EXTRACT TO READ:
Gregg Kellogg: I can create an example of modifying a term. @protected may require more work – another reason that @imports works better vs. @source
@source and (possibly) @propagates w/ nothing else (except version) allowed?
… if you pull and modify a context, you are @importing it but @source wouldn’t allow mods.
… but question is whether SRI could apply to imports or …

Ivan Herman: My understanding is that SRI refers to the context I identify w/ a URL, whether used in import or source isn’t a big problem
… rob’s original proposal seemed to be simpler – we don’t know whether he would support this or not.

Gregg Kellogg: will work on syntax document and changes to PR

Dave Longley: I’m thinking this shouldn’t be used for embedded contexts, in either @source or @imports situation

Benjamin Young: {"@context": {"@import": "http://...anno.json", "name": "https://schema.org/name"}} <– not a thing?

Benjamin Young: The above should not be allowed?

RECORDED INFORMATION:
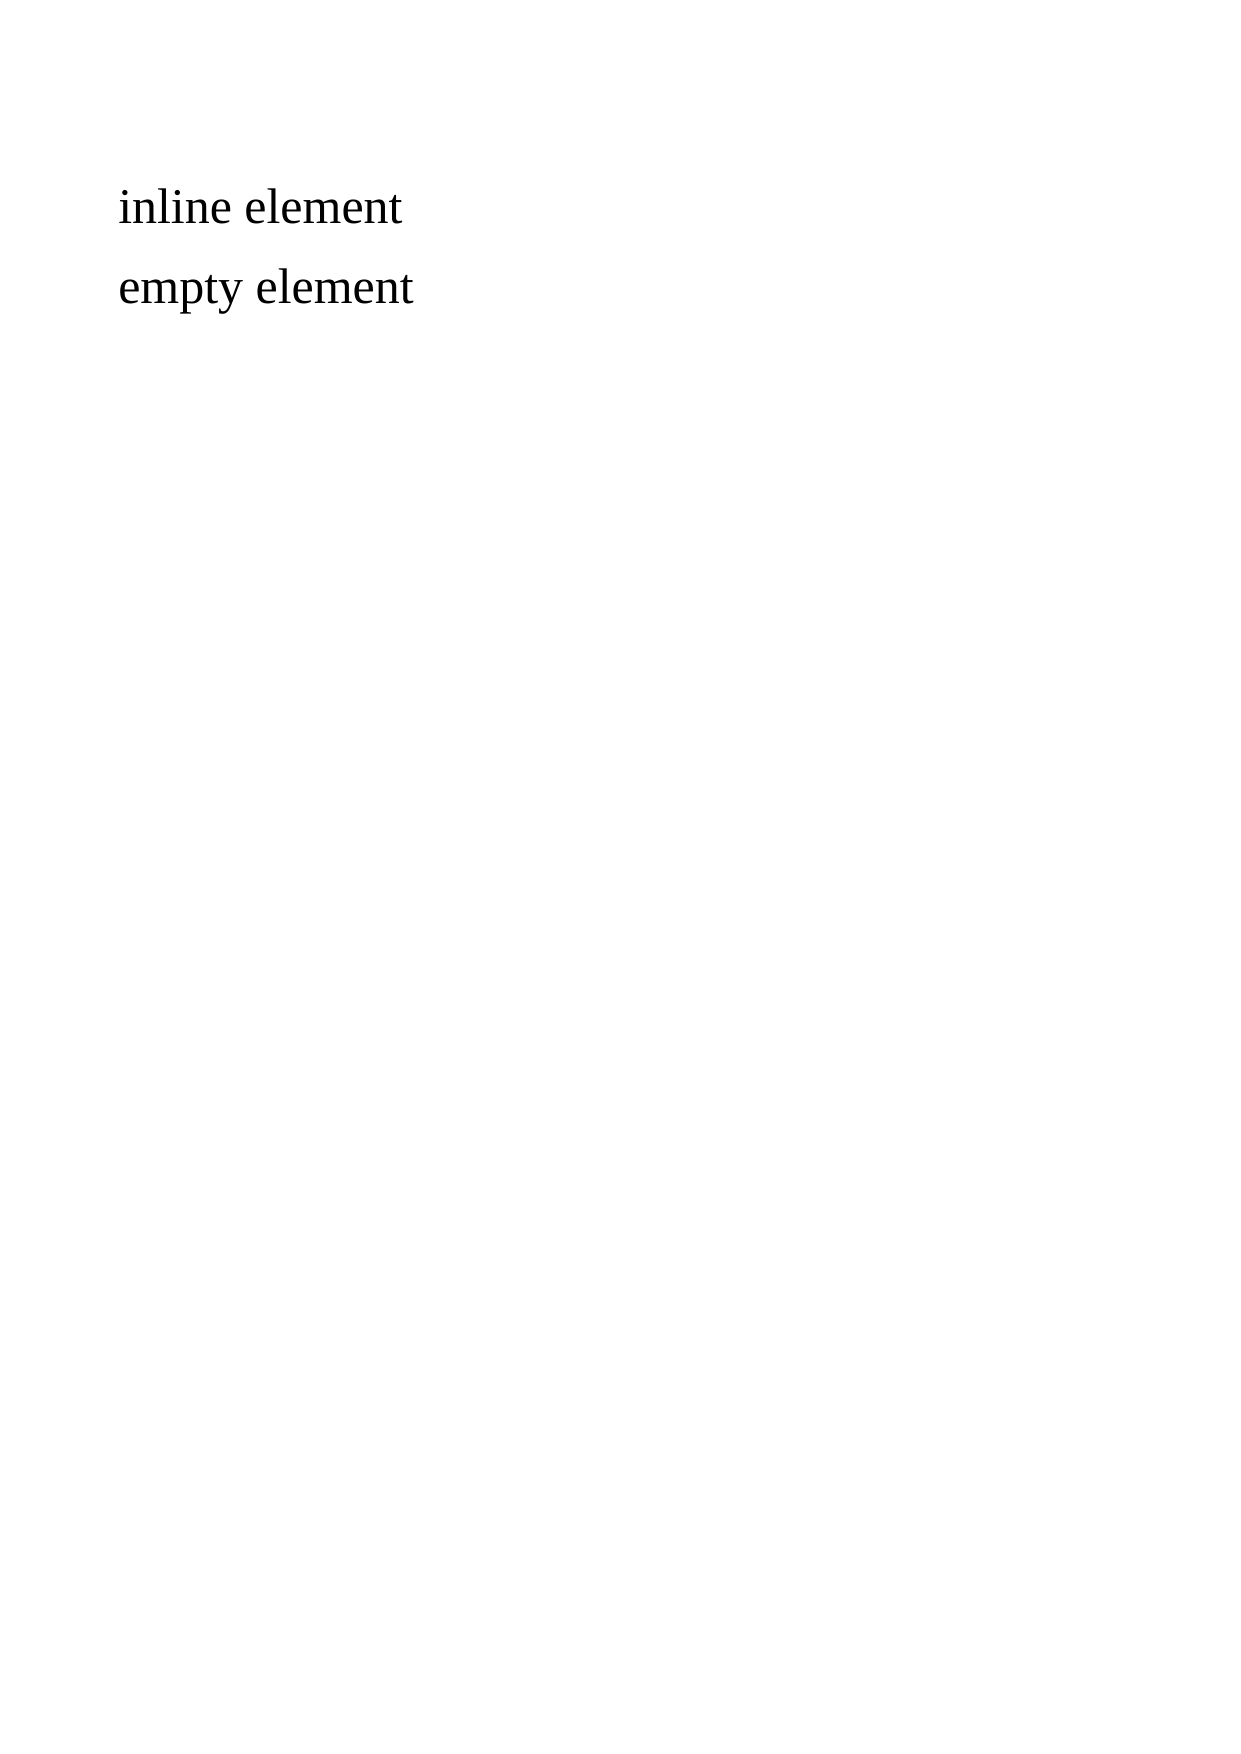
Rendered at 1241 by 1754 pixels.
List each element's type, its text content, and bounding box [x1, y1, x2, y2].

text inline element [118, 176, 1122, 234]
text empty element [118, 257, 1122, 314]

CHALLENGE:
Output, word for word, the part of the meeting notes above that opens with the words containing "Gregg Kellogg: I" and closes with "not a thing?".

FULL SOLUTION:
Gregg Kellogg: I can create an example of modifying a term. @protected may require more work – another reason that @imports works better vs. @source
@source and (possibly) @propagates w/ nothing else (except version) allowed?
… if you pull and modify a context, you are @importing it but @source wouldn’t allow mods.
… but question is whether SRI could apply to imports or …

Ivan Herman: My understanding is that SRI refers to the context I identify w/ a URL, whether used in import or source isn’t a big problem
… rob’s original proposal seemed to be simpler – we don’t know whether he would support this or not.

Gregg Kellogg: will work on syntax document and changes to PR

Dave Longley: I’m thinking this shouldn’t be used for embedded contexts, in either @source or @imports situation

Benjamin Young: {"@context": {"@import": "http://...anno.json", "name": "https://schema.org/name"}} <– not a thing?